§ **THE TASK**
Within the records below, reproduce without change the lines from the line that has "X182880000Y-88900000D03*" through the line that has "X172720000Y-76200000D03*", and only those.

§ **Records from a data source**

##########

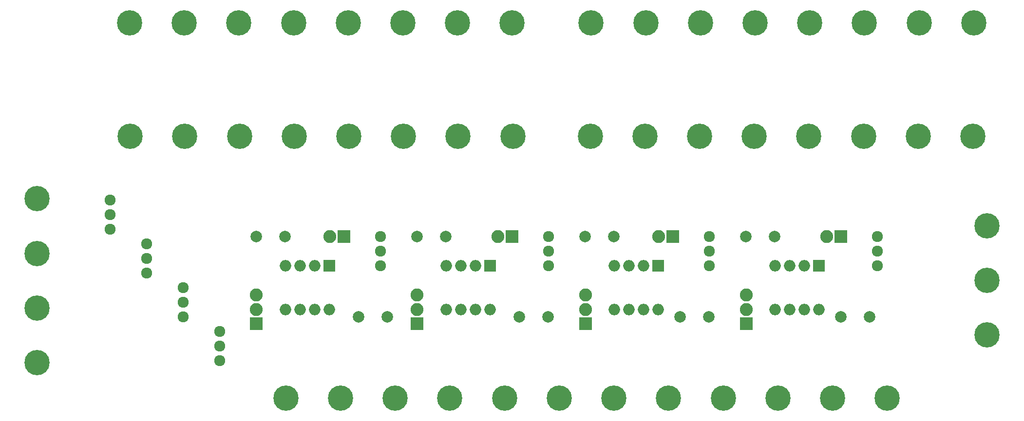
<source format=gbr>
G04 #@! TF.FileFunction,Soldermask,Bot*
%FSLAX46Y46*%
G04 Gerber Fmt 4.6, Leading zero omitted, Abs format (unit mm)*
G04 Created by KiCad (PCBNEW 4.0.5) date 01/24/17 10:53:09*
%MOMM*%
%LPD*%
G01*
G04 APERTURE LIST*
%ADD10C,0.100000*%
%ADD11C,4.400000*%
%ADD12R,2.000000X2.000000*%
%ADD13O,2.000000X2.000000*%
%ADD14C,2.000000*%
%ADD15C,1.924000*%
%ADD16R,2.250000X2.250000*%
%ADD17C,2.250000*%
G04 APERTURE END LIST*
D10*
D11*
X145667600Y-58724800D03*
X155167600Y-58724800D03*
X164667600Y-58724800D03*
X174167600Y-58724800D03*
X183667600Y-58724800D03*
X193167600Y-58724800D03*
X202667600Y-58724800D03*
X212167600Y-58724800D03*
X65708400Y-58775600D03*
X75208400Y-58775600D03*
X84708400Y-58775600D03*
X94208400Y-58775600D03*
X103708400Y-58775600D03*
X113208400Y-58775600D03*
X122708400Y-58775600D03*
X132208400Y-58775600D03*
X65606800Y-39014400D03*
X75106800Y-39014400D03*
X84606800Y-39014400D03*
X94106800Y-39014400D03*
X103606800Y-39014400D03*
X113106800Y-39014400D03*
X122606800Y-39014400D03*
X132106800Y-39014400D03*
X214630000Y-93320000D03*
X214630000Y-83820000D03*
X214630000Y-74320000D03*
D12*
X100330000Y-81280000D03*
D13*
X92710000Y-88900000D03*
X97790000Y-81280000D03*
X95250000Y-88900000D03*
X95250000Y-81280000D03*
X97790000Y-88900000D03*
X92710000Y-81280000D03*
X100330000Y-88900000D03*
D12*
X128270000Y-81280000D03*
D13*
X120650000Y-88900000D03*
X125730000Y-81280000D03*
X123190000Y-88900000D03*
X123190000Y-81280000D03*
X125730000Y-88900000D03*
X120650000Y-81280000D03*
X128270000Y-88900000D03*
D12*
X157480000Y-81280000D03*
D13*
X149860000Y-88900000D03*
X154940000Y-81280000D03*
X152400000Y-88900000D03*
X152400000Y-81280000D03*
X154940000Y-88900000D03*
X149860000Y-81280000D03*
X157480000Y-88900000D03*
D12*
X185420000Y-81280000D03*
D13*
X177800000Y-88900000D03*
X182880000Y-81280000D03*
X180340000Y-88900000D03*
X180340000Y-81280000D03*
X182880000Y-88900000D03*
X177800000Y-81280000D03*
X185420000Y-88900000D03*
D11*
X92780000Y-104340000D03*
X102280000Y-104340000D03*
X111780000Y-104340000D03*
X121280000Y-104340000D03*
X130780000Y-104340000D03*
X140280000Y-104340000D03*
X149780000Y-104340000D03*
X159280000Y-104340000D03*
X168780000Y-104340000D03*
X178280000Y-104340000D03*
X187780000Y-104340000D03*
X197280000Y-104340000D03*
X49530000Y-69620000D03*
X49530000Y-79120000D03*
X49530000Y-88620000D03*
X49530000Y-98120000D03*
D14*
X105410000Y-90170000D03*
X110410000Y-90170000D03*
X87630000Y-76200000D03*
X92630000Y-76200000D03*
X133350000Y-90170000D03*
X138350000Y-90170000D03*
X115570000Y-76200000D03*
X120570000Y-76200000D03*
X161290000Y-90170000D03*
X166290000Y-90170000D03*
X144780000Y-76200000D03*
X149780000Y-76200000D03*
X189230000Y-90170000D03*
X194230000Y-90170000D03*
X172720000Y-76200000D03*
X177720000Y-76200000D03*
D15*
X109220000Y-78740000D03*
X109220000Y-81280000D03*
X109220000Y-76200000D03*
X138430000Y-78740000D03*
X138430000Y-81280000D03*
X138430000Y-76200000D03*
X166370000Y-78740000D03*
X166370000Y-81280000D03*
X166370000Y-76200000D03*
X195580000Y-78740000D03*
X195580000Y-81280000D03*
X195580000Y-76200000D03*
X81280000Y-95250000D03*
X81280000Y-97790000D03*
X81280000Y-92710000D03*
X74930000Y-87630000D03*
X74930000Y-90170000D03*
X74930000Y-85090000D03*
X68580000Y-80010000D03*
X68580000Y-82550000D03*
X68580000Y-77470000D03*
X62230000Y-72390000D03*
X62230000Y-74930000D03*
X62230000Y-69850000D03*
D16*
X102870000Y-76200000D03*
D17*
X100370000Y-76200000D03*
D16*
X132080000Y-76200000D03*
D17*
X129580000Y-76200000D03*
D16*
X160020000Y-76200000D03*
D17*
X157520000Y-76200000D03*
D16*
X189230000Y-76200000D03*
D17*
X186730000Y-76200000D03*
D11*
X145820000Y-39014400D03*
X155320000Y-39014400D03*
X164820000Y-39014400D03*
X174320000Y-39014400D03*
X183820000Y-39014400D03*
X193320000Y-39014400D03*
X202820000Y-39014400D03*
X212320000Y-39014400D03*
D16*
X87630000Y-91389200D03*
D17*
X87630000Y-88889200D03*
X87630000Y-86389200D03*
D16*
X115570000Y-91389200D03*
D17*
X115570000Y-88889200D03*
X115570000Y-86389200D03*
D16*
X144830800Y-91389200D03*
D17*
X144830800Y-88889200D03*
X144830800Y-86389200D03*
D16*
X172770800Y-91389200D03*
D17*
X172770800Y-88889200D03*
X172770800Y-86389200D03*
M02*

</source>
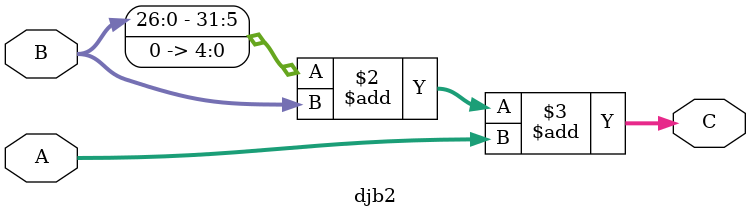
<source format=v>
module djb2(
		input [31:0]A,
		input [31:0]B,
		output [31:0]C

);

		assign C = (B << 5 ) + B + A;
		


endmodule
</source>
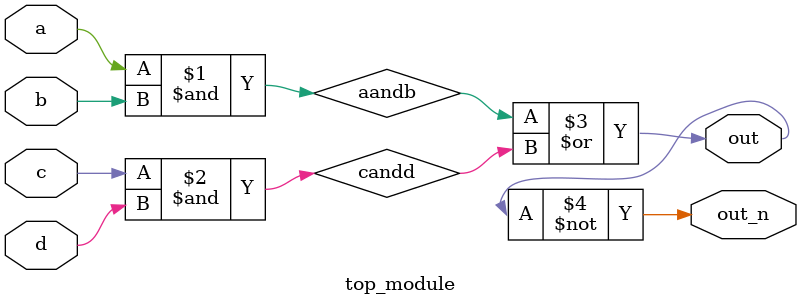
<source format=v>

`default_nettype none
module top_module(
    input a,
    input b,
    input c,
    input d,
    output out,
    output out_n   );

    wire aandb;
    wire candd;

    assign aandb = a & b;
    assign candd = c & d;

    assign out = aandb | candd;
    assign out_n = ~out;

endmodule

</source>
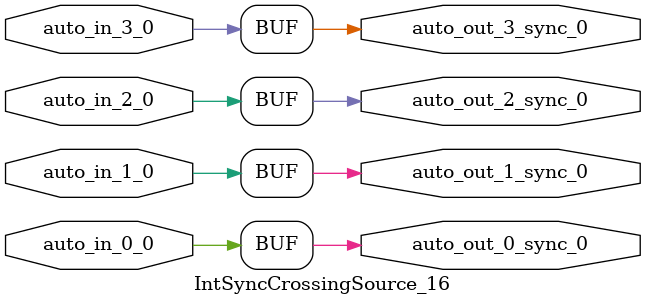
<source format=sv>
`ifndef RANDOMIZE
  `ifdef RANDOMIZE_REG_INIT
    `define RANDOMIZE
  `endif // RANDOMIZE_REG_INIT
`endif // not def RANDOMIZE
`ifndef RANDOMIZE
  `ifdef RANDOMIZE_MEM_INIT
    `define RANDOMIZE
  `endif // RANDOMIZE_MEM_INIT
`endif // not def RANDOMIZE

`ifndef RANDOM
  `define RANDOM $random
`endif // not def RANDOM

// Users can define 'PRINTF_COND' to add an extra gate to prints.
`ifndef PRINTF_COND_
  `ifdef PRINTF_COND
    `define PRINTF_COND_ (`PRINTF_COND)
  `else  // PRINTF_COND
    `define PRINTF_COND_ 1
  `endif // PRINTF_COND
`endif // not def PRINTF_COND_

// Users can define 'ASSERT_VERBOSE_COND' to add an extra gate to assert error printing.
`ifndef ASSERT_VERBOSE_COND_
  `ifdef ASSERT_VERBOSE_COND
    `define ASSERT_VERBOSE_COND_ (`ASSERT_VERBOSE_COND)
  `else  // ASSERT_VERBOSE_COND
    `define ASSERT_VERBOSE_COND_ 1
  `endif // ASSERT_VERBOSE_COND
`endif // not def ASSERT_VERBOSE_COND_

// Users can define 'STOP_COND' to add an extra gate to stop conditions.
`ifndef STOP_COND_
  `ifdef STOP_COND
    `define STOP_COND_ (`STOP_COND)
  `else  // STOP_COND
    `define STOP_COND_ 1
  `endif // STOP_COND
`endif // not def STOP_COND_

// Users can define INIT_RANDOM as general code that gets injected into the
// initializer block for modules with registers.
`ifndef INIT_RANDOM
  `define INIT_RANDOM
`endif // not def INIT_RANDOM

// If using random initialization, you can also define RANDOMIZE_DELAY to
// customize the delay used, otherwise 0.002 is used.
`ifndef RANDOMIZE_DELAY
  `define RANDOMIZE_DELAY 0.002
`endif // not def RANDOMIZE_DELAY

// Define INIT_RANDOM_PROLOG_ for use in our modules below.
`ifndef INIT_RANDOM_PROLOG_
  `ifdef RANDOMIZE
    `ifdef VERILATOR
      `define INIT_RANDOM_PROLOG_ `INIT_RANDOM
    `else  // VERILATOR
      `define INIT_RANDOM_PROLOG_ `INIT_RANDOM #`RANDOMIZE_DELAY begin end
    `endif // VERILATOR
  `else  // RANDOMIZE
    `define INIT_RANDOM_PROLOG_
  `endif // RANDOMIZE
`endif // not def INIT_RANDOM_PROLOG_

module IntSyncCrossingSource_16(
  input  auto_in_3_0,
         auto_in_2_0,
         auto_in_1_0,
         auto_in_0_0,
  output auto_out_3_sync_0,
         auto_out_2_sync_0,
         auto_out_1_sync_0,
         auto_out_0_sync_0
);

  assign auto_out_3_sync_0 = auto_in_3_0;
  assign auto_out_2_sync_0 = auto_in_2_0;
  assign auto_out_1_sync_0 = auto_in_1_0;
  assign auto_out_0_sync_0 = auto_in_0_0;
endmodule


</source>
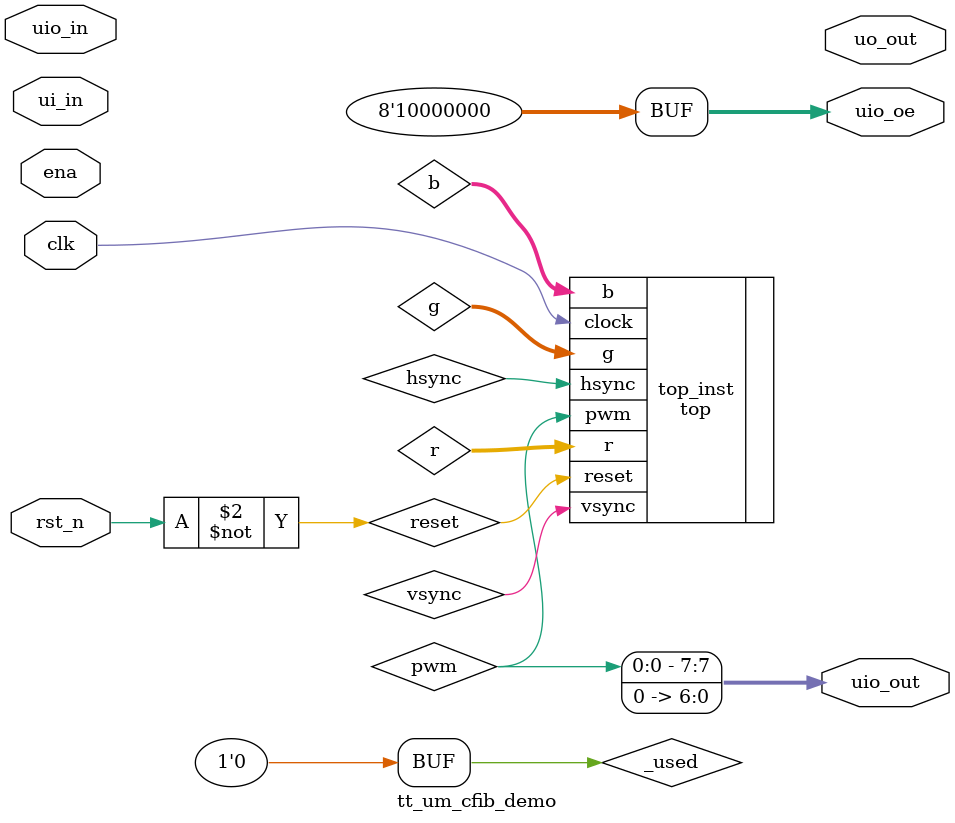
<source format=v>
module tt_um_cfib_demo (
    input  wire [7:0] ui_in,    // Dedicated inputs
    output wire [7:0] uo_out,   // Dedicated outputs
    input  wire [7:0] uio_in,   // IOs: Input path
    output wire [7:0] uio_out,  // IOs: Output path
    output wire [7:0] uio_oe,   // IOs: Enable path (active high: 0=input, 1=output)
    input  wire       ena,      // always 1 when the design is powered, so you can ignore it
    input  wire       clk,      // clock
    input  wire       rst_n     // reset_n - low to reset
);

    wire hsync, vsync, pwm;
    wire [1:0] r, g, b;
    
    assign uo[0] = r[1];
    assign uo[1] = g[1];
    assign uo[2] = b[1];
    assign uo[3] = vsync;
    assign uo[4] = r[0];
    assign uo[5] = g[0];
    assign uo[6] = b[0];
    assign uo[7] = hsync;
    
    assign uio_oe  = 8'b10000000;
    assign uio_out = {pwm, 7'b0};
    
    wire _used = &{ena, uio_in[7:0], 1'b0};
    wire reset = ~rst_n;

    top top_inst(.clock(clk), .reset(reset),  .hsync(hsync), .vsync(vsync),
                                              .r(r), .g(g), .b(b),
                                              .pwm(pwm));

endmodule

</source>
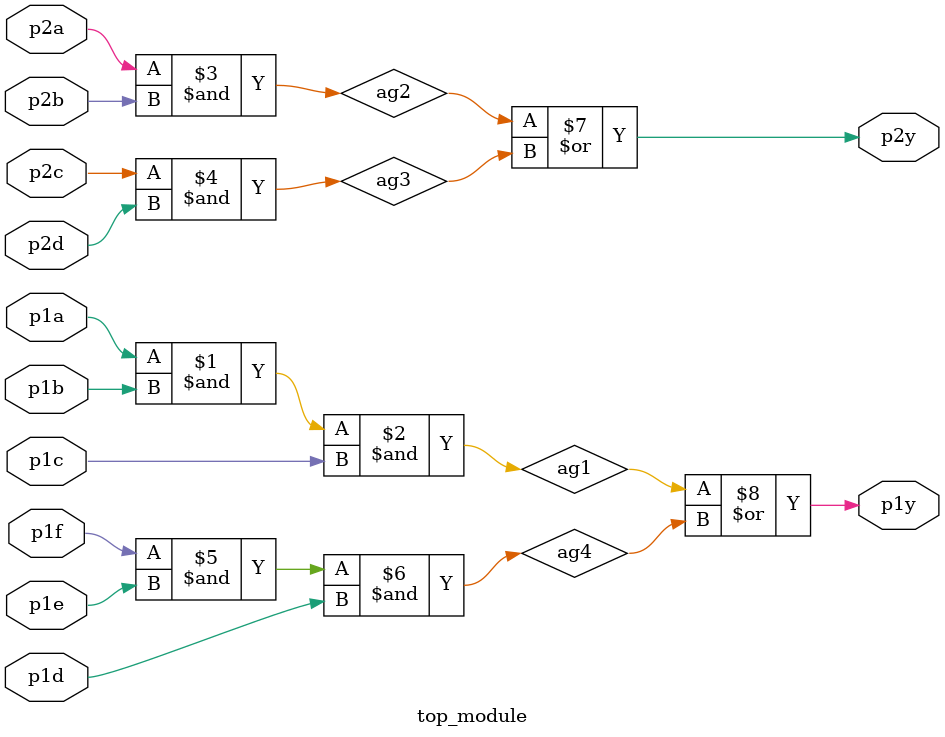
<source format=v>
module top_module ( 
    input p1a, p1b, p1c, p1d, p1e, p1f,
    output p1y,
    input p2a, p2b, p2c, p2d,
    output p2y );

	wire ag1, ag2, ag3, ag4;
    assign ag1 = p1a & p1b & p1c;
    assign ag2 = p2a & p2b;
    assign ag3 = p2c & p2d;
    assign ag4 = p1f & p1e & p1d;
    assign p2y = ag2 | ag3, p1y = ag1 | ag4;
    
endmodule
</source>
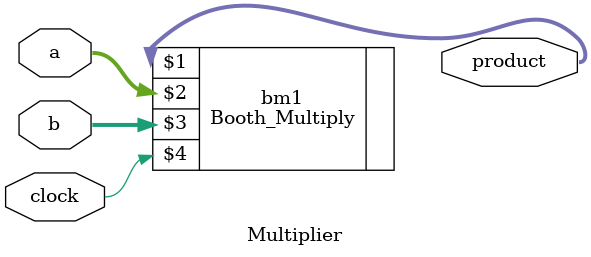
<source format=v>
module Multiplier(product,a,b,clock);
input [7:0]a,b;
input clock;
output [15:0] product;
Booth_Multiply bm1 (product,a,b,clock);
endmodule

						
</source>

##########

§ **FINISHED EXERCISE**
X182880000Y-88900000D03*
X177800000Y-81280000D03*
X185420000Y-88900000D03*
D11*
X92780000Y-104340000D03*
X102280000Y-104340000D03*
X111780000Y-104340000D03*
X121280000Y-104340000D03*
X130780000Y-104340000D03*
X140280000Y-104340000D03*
X149780000Y-104340000D03*
X159280000Y-104340000D03*
X168780000Y-104340000D03*
X178280000Y-104340000D03*
X187780000Y-104340000D03*
X197280000Y-104340000D03*
X49530000Y-69620000D03*
X49530000Y-79120000D03*
X49530000Y-88620000D03*
X49530000Y-98120000D03*
D14*
X105410000Y-90170000D03*
X110410000Y-90170000D03*
X87630000Y-76200000D03*
X92630000Y-76200000D03*
X133350000Y-90170000D03*
X138350000Y-90170000D03*
X115570000Y-76200000D03*
X120570000Y-76200000D03*
X161290000Y-90170000D03*
X166290000Y-90170000D03*
X144780000Y-76200000D03*
X149780000Y-76200000D03*
X189230000Y-90170000D03*
X194230000Y-90170000D03*
X172720000Y-76200000D03*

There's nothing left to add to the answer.